Une transaction qui serait liée à la volonté du groupe brésilien de se désengager de l’usine d’aluminium de Saint-Jean-de-Maurienne (ex-Pechiney).
Une manière aussi de voir ce fleuron de l’industrie française retourner aux mains de groupes nationaux ?
Cela y ressemble puisqu’en réponse à une question d’un député du Tarn-et-Garonne, jeudi à l’Assemblée nationale, Arnaud Montebourg a indiqué qu’une « négociation » était « engagée » en vue de  » reconstituer un Péchiney franco-allemand« .
Rappelons que le groupe français Péchiney avait été racheté en 2003 par le canadien Alcan, lequel avait été racheté par la suite par Rio Tinto en 2007.

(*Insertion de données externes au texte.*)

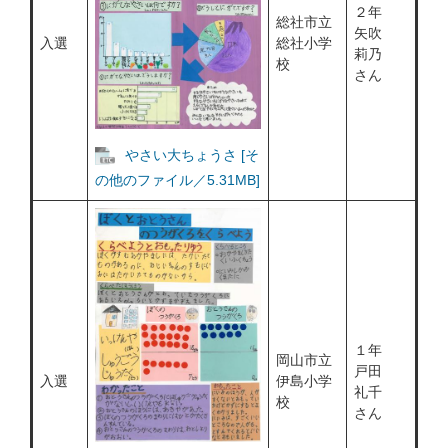
２年
総社市立
矢吹
入選
総社小学
莉乃
校
さん
やさい大ちょうさ [そ
の他のファイル／5.31MB]
１年
岡山市立
戸田
入選
伊島小学
礼千
校
さん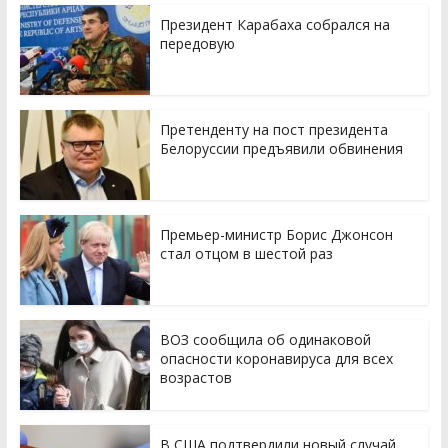
Президент Карабаха собрался на
передовую
Претенденту на пост президента
Белоруссии предъявили обвинения
Премьер-министр Борис Джонсон
стал отцом в шестой раз
ВОЗ сообщила об одинаковой
опасности коронавируса для всех
возрастов
В США подтвердили новый случай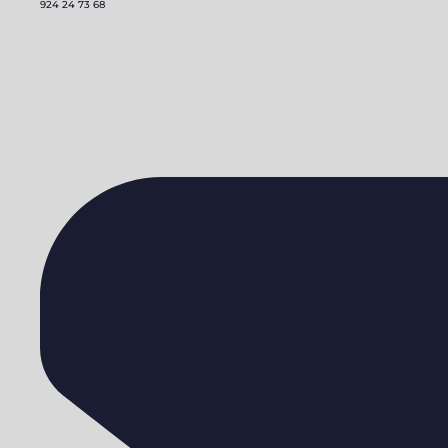
924 24 73 68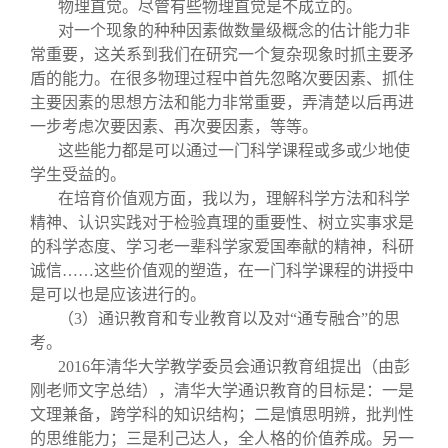
物理直觉。尽管有些物理直觉是不成立的。
对一个现象的种种因素做数量级概念的估计能力非
常重要，这关系到我们在研究一个复杂现象时抓主要矛
盾的能力。在很多物理过程中首先忽略次要因素、抓住
主要因素的思想方法和能力非常重要，弄清楚以后再进
一步考虑次要因素、再次要因素，等等。
这些能力都是可以通过一门科学课程或多或少地使
学生受益的。
在培育价值观方面，我以为，理解科学方法和科学
精神、认识实践对于检验真理的重要性、树立实事求是
的科学态度、学习老一辈科学家爱国奉献的精神，科研
诚信……这些价值观的塑造，在一门科学课程的讲授中
是可以也是应该进行的。
（3）通识教育和专业教育以及对“通专融合”的思
考。
2016
年清华大学教学委员会通识教育组提出（由彭
刚老师文字总结），清华大学通识教育的目标是：一是
文理兼备，跨学科的知识结构；二是慎思明辨，批判性
的思维能力；三是利己达人，全人格的价值养成。另一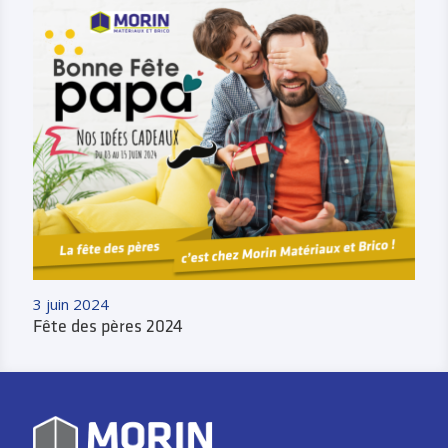
3 juin 2024
Fête des pères 2024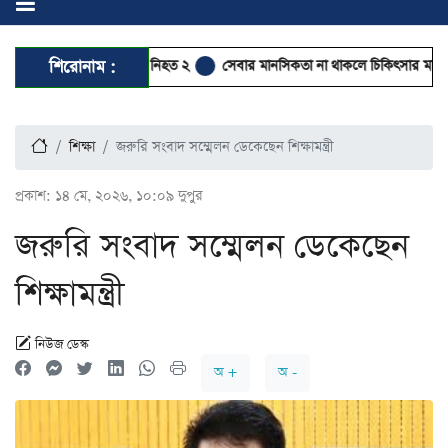
ায় অটোরিকশা চালকসহ নিহত ২
শিরোনাম :
সেবার মানসিকতা না থাকলে চিকিৎসার মান উন্নয়ন সম্ভব 
শিক্ষা
জরুরি সংবাদ সম্মেলন ডেকেছেন শিক্ষামন্ত্রী
প্রকাশ:
১৪ মে, ২০২৬, ১০:০৯ দুপুর
জরুরি সংবাদ সম্মেলন ডেকেছেন
শিক্ষামন্ত্রী
নিউজ ডেস্ক
অ +
অ -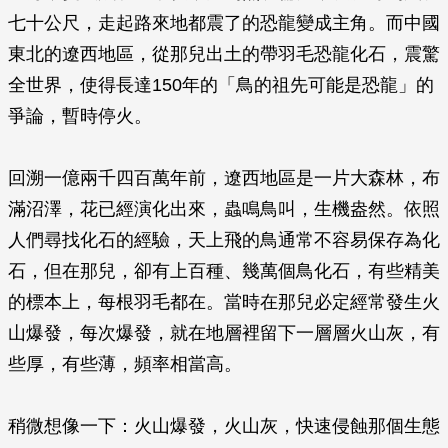
七十公尺，走起路來地都震了的恐龍變成主角。而中國
東北的遼西地區，從那兒出土的帶羽毛恐龍化石，震驚
全世界，使得長達150年的「鳥的祖先可能是恐龍」的
爭論，暫時停火。
回溯一億兩千四百萬年前，遼西地區是一片大森林，布
滿沼澤，花已經演化出來，蟲鳴鳥叫，生機盎然。依照
人們尋找化石的經驗，天上飛的鳥通常不容易保存為化
石，但在那兒，卻有上百種、幾萬個鳥化石，有些精美
的標本上，每根羽毛都在。當時在那兒必定經常發生火
山爆發，每次爆發，就在地層裡留下一層層火山灰，有
些厚，有些薄，頻率相當高。
稍微想像一下：火山爆發，火山灰，快速侵蝕那個生態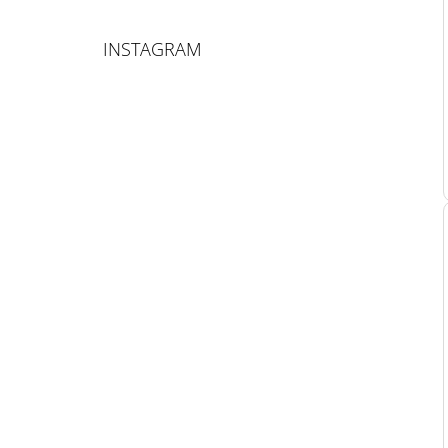
INSTAGRAM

Alors que les discussions avec le repreneur potentiel, l’allemand Trimet, semblent progresser favorablement, le ministre du Redressement productif, qui espère arriver à un accord avant la fin du mois de juin s’est voulu encore plus précis devant les députés. Déclarant que le candidat à la reprise « pourrait devenir (…) l’actionnaire majoritaire de Saint-Jean-de-Maurienne et de Castelsarrasin en association avec EDF, dans un partenariat qui a déjà existé dans l’usine d’aluminium (de) Dunkerque entre Rio Tinto et EDF ».
Selon une source proche du dossier, EDF pourrait au final détenir une participation de près de 40 % de la nouvelle société propriétaire du site.

Rappelons, que le tarif de l’électricité constitue un des nerfs de la « guerre » de la production d’aluminium, les industriels du secteur se basant sur l’électrolyse de l’alumine pour obtenir le métal.
Selon les Echos, les tarifs préférentiels proposés par EDF se situeraient dans une fourchette comprise entre 25 et 30 euros le mégawattheure. Le journal précisant par ailleurs que le contrat  de fourniture d’électricité liant EDF et l’usine doit arriver à échéance en mars 2014.

Ironie du sort ? Juste retour des choses ? En novembre 1983, Jean Gandois, alors PDG de Pechiney, affirmait que son entreprise avait vocation à produire de l’électricité. Quelques mois auparavant, Gérard Longuet, alors ministre de l’Industrie, s’était prononcé en faveur de l’abandon du monopole de la production par EDF.

Dans un entretien accordé, au quotidien «le Progrès», Jean Gandois avait alors estimé ainsi «qu’il devra y avoir en France un producteur d’électricité privé de taille significative» en raison de la réglementation européenne qui «tend à remettre en cause le monopole de production d’EDF».
Le PDG du géant de l’aluminium se déclarait également «très intéressé»  par le projet de rapprochement avec la Compagnie nationale du Rhône (CNR). «Notre espoir de rapprochement avec la CNR est essentiellement un projet industriel auquel chacun des acteurs trouverait avantage», soulignait-il ainsi avant d’ajouter que Pechiney était « candidat à être ce producteur privé».